The reason for this is the prominence of the second force at work in health care systems (you were wondering if I would ever get to this!), which I will call the “profit” approach. This approach looks at health care as a commodity to be purchased and marketed. Unsurprisingly, those taking this approach choose to preferentially market both certain services over others (those for which the reimbursement is much higher than the cost of providing them, called even in non-profit institutions the “profit margin”), and market them to certain populations over others (those with money or insurance, and relatively good health so there are less likely to be costly complications). While this approach tends to favor the wealthy, leading to the data presented by Dickman et al., it also favors the less sick. Since older people tend to be sicker than younger (and are covered by Medicare, which pays less well than private insurance), this may in part explain why the quintile-of-income differences are less for the elderly. In summary, health care providers (mainly hospitals and physicians, but also others), want to market the services on which they can make the most money to the people who, arguably, need them the least. You can have greater difficulty accessing care because you are the wrong person (too poor, too sick) or have the wrong condition (one for which treatment has a low profit margin).
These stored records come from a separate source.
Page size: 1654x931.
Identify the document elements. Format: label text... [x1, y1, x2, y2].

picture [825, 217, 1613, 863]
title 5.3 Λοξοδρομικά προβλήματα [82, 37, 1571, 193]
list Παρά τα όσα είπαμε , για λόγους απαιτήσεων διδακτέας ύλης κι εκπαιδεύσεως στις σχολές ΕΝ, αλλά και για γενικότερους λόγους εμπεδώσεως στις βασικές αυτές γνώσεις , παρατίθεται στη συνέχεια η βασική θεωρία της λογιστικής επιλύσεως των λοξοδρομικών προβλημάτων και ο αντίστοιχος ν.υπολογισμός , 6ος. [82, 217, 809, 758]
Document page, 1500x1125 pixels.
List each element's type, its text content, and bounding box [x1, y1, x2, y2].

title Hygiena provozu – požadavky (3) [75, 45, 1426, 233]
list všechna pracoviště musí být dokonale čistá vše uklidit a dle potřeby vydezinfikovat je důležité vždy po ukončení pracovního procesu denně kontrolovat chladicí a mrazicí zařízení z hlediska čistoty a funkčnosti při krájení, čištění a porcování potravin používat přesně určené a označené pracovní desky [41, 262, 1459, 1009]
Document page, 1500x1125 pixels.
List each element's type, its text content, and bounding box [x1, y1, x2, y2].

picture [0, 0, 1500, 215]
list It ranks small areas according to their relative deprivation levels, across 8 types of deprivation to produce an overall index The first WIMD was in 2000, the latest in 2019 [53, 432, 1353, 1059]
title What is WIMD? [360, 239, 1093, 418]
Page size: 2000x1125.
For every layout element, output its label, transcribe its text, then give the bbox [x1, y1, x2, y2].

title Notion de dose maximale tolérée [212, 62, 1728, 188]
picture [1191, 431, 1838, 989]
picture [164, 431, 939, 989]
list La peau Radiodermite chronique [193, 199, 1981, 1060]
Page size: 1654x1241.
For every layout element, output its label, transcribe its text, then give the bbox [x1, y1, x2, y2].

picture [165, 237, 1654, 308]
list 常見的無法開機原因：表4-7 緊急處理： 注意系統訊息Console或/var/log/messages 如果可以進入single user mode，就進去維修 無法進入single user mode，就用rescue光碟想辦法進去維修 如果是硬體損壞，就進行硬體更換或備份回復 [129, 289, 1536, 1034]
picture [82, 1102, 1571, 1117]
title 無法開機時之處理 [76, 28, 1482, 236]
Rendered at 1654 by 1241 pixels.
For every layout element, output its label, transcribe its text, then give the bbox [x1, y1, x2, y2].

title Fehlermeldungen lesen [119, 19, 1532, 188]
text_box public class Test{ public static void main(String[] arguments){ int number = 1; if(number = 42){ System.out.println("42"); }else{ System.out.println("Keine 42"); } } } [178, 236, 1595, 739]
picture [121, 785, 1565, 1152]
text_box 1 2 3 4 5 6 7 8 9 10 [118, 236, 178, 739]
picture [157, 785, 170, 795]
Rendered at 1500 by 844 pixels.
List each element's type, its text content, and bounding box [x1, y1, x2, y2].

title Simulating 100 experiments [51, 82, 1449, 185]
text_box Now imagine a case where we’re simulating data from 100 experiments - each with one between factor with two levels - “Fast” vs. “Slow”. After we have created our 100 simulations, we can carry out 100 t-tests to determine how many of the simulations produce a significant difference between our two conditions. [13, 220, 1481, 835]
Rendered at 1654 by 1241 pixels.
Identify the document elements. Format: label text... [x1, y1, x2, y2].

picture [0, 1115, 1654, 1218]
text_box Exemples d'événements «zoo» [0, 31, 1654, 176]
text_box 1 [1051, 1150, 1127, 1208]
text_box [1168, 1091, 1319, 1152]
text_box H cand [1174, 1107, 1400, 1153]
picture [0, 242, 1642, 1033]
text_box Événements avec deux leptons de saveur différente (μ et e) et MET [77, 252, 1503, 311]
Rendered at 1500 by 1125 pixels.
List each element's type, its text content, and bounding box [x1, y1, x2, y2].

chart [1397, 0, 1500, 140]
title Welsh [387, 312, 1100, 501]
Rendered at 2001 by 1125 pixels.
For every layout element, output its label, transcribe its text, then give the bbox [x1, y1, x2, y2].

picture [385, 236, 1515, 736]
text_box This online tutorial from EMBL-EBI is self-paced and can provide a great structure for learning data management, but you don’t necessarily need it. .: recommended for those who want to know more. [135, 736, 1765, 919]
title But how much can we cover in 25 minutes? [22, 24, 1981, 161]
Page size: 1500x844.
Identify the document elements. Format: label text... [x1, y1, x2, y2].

Dickman and colleagues present their data fairly dispassionately, without hammering home the obvious conclusion that it reflects a society more driven by the “profit” than the “health” approach to health care delivery. Essentially, it is a story of half-hearted (called “practical” by its advocates) efforts to introduce greater equity into our health care system being overcome by the tactics that smart and well-paid insurers and providers employ to “game the system”. In his regularly outstanding “Quote of the Day” commentary on the Dickman article, titled “Redistribution of health care from the poor to the wealthy”, Dr. Don McCanne takes the discussion a little farther, noting that a single-payer health care system, in which everyone had the same coverage and which could regulate the marketplace, decreasing the profit incentive, would improve the population’s health.
When I wrote to Dr. McCanne that the effort to find ways to preferentially deliver high-profit care to well-insured high-income folks rather than those who needed it most upset me (OK, I said it made me want to puke), he wisely responded that it “seems like our health care system has excelled at creating ‘work arounds’ for those measures that health care justice advocates keep attempting to advance.” Usually when people use the term “work arounds” they are referring to finding ways to do what needs to be done in the face of bureaucracy or inefficiency. In this case, however, it means propagating inequity in order to make money.
The two different approaches, putting “health” or “profit” as the primary impetus to our health care system, get different results. Personally, I favor “health”. Sadly, though, the other is often more prominent.